--- Information given Enclosed Below ---

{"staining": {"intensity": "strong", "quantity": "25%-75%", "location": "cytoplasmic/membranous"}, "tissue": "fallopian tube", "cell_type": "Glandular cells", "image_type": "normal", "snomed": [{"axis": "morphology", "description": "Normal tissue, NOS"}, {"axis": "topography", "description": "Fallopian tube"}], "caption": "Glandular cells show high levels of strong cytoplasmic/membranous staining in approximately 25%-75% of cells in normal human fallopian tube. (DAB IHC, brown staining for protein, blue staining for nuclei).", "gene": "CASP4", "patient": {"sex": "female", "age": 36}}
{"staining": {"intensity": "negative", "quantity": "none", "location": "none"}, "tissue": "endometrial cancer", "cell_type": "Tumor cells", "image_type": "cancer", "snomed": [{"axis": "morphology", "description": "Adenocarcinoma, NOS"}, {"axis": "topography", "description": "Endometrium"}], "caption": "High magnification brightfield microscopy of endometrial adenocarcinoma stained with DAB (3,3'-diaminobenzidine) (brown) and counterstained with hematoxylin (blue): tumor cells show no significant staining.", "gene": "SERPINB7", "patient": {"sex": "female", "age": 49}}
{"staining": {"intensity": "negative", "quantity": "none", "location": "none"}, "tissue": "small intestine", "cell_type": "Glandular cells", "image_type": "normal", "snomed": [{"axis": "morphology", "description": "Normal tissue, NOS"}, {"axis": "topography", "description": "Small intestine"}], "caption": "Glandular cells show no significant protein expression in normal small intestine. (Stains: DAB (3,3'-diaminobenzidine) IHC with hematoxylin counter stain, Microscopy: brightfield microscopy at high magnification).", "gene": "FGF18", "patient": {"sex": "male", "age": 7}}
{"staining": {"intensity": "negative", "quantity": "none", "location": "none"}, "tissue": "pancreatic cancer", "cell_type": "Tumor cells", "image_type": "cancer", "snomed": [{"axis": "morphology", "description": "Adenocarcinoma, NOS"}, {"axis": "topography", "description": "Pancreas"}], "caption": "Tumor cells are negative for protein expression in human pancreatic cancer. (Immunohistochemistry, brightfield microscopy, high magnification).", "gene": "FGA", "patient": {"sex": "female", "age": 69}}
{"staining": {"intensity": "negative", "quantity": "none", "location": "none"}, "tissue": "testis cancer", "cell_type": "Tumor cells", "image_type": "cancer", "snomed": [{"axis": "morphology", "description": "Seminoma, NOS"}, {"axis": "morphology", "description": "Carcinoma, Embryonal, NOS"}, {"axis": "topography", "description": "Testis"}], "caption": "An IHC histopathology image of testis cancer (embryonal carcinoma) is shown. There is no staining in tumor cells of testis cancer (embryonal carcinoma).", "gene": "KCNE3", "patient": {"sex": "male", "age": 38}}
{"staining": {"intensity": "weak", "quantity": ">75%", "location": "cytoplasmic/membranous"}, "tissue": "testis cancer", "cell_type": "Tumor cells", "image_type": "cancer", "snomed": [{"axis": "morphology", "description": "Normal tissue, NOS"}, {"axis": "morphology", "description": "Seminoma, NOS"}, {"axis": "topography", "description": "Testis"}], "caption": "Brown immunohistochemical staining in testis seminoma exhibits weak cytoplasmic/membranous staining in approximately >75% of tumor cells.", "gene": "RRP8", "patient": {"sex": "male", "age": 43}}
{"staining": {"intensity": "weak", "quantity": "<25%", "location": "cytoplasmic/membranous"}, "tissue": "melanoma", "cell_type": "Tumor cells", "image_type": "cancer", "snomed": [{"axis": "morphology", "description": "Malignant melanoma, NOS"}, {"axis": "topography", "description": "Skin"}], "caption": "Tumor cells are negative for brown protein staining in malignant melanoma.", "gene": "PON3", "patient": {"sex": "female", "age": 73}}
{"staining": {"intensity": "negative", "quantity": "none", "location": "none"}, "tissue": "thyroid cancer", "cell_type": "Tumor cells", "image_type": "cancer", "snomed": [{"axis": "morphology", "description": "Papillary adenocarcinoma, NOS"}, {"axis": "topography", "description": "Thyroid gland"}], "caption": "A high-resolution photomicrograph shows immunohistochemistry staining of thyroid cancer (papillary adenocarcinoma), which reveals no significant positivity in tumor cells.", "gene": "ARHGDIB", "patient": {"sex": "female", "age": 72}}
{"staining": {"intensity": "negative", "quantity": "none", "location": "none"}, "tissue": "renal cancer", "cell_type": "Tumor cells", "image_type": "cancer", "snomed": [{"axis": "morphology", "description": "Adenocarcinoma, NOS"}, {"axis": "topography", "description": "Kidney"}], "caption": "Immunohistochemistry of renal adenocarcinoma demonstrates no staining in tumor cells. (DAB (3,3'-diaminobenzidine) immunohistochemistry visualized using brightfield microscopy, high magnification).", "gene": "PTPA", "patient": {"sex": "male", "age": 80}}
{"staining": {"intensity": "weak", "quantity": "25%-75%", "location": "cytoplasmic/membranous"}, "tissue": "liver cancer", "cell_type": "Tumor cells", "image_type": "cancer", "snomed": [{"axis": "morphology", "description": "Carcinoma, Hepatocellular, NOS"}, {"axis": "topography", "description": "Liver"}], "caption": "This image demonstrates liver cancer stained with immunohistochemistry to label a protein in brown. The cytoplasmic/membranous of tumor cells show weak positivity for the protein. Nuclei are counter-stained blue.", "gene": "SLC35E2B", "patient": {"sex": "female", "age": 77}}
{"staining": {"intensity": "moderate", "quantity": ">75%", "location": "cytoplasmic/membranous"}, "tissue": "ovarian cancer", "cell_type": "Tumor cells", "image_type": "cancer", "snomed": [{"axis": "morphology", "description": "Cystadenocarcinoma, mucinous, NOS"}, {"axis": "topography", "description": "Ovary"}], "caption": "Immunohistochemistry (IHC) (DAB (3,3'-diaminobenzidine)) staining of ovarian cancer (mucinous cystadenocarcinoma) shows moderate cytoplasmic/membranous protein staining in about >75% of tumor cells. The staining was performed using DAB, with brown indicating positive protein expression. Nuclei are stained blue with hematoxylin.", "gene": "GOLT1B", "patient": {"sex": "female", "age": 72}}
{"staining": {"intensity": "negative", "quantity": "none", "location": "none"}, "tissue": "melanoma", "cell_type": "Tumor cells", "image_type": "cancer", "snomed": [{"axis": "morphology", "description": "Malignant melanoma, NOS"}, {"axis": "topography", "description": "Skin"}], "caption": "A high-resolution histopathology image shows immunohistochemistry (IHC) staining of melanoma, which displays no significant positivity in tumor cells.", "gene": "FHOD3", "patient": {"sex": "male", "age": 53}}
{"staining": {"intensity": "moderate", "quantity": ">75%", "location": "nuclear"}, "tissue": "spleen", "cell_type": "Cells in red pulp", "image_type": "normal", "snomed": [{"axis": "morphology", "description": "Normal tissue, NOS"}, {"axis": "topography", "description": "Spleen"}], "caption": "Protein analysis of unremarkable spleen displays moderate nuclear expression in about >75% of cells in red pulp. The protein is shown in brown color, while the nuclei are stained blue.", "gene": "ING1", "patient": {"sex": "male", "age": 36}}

--- End of Enclosed Information given ---

## Required work
If a line above contains the word "Seminoma", list it.

## Your response
{"staining": {"intensity": "negative", "quantity": "none", "location": "none"}, "tissue": "testis cancer", "cell_type": "Tumor cells", "image_type": "cancer", "snomed": [{"axis": "morphology", "description": "Seminoma, NOS"}, {"axis": "morphology", "description": "Carcinoma, Embryonal, NOS"}, {"axis": "topography", "description": "Testis"}], "caption": "An IHC histopathology image of testis cancer (embryonal carcinoma) is shown. There is no staining in tumor cells of testis cancer (embryonal carcinoma).", "gene": "KCNE3", "patient": {"sex": "male", "age": 38}}
{"staining": {"intensity": "weak", "quantity": ">75%", "location": "cytoplasmic/membranous"}, "tissue": "testis cancer", "cell_type": "Tumor cells", "image_type": "cancer", "snomed": [{"axis": "morphology", "description": "Normal tissue, NOS"}, {"axis": "morphology", "description": "Seminoma, NOS"}, {"axis": "topography", "description": "Testis"}], "caption": "Brown immunohistochemical staining in testis seminoma exhibits weak cytoplasmic/membranous staining in approximately >75% of tumor cells.", "gene": "RRP8", "patient": {"sex": "male", "age": 43}}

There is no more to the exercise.